> _Selected excerpt_
* begin *

[Bug] `train_dreambooth_lora_qwen_image.py` crashes with `--with_prior_preservation` due to tensor concatenation errors

### Describe the bug

When running the `train_dreambooth_lora_qwen_image.py` script with the `--with_prior_preservation` flag, the training crashes during the text embedding extraction phase. There are two distinct bugs related to tensor concatenation at [L1323](https://www.google.com/search?q=https://github.com/huggingface/diffusers/blob/e365d749a1a260e31a1373415255a1288909ef7e/examples/dreambooth/train_dreambooth_lora_qwen_image.py%23L1323) and [L1324](https://www.google.com/search?q=https://github.com/huggingface/diffusers/blob/e365d749a1a260e31a1373415255a1288909ef7e/examples/dreambooth/train_dreambooth_lora_qwen_image.py%23L1324).

**Bug 1: Shape mismatch for `prompt_embeds` (L1323)**

`RuntimeError: Sizes of tensors must match except in dimension 0.`

QwenImage's `_get_qwen_prompt_embeds()` pads sequences dynamically to the longest prompt in the _current_ call, rather than a fixed global maximum length. If the `instance_prompt` (e.g., `"sks stuffed animal"`) and `class_prompt` (e.g., `"photo of a stuffed animal"`) are encoded separately, their resulting `prompt_embeds` can have different sequence lengths (e.g., dimension 1 is 9 vs. 12). Directly using `torch.cat([prompt_embeds, class_prompt_embeds], dim=0)` causes a dimension mismatch.

* end *

> _Stated problem 1_
Print the bug report on the prior-preservation crash in full, with no changes.
The text above and the rows that follow come from unrelated sources.

> _Provided records_
* begin *

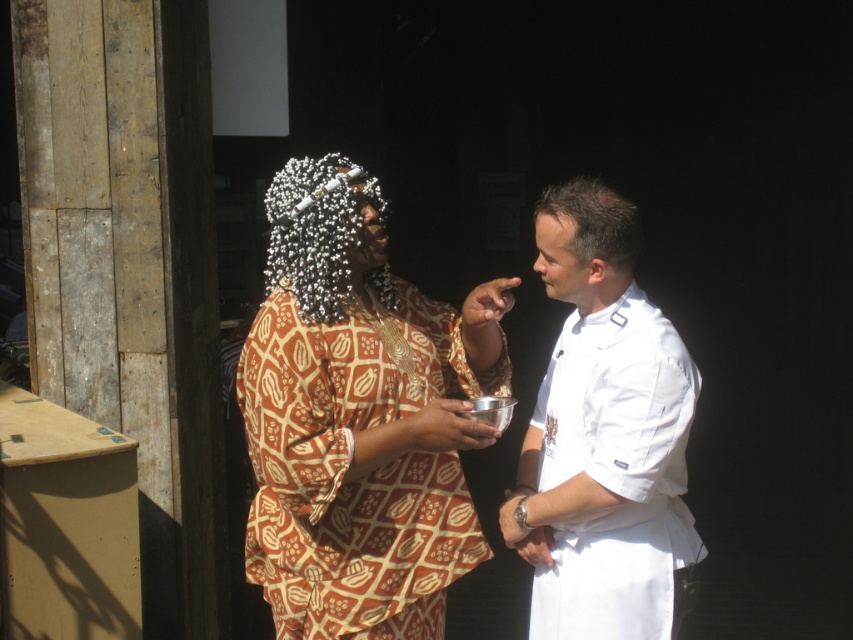
Does brown printed fabric dress at center have a lesser height compared to white smooth chef's uniform at right?

No.

Which of these two, brown printed fabric dress at center or white smooth chef's uniform at right, stands taller?

brown printed fabric dress at center is taller.

This screenshot has height=640, width=853. I want to click on brown printed fabric dress at center, so click(358, 419).

I want to click on brown printed fabric dress at center, so click(358, 419).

* end *

> _Stated problem 2_
Reproduce the rows, switching "chef's uniform" to "chef's coat" and keeping everything else the same. Omit the pictures from your answer.

> _Exercise output 1_
[Bug] `train_dreambooth_lora_qwen_image.py` crashes with `--with_prior_preservation` due to tensor concatenation errors

### Describe the bug

When running the `train_dreambooth_lora_qwen_image.py` script with the `--with_prior_preservation` flag, the training crashes during the text embedding extraction phase. There are two distinct bugs related to tensor concatenation at [L1323](https://www.google.com/search?q=https://github.com/huggingface/diffusers/blob/e365d749a1a260e31a1373415255a1288909ef7e/examples/dreambooth/train_dreambooth_lora_qwen_image.py%23L1323) and [L1324](https://www.google.com/search?q=https://github.com/huggingface/diffusers/blob/e365d749a1a260e31a1373415255a1288909ef7e/examples/dreambooth/train_dreambooth_lora_qwen_image.py%23L1324).

**Bug 1: Shape mismatch for `prompt_embeds` (L1323)**

`RuntimeError: Sizes of tensors must match except in dimension 0.`

QwenImage's `_get_qwen_prompt_embeds()` pads sequences dynamically to the longest prompt in the _current_ call, rather than a fixed global maximum length. If the `instance_prompt` (e.g., `"sks stuffed animal"`) and `class_prompt` (e.g., `"photo of a stuffed animal"`) are encoded separately, their resulting `prompt_embeds` can have different sequence lengths (e.g., dimension 1 is 9 vs. 12). Directly using `torch.cat([prompt_embeds, class_prompt_embeds], dim=0)` causes a dimension mismatch.

> _Exercise output 2_
Does brown printed fabric dress at center have a lesser height compared to white smooth chef's coat at right?

No.

Which of these two, brown printed fabric dress at center or white smooth chef's coat at right, stands taller?

brown printed fabric dress at center is taller.

This screenshot has height=640, width=853. I want to click on brown printed fabric dress at center, so click(358, 419).

I want to click on brown printed fabric dress at center, so click(358, 419).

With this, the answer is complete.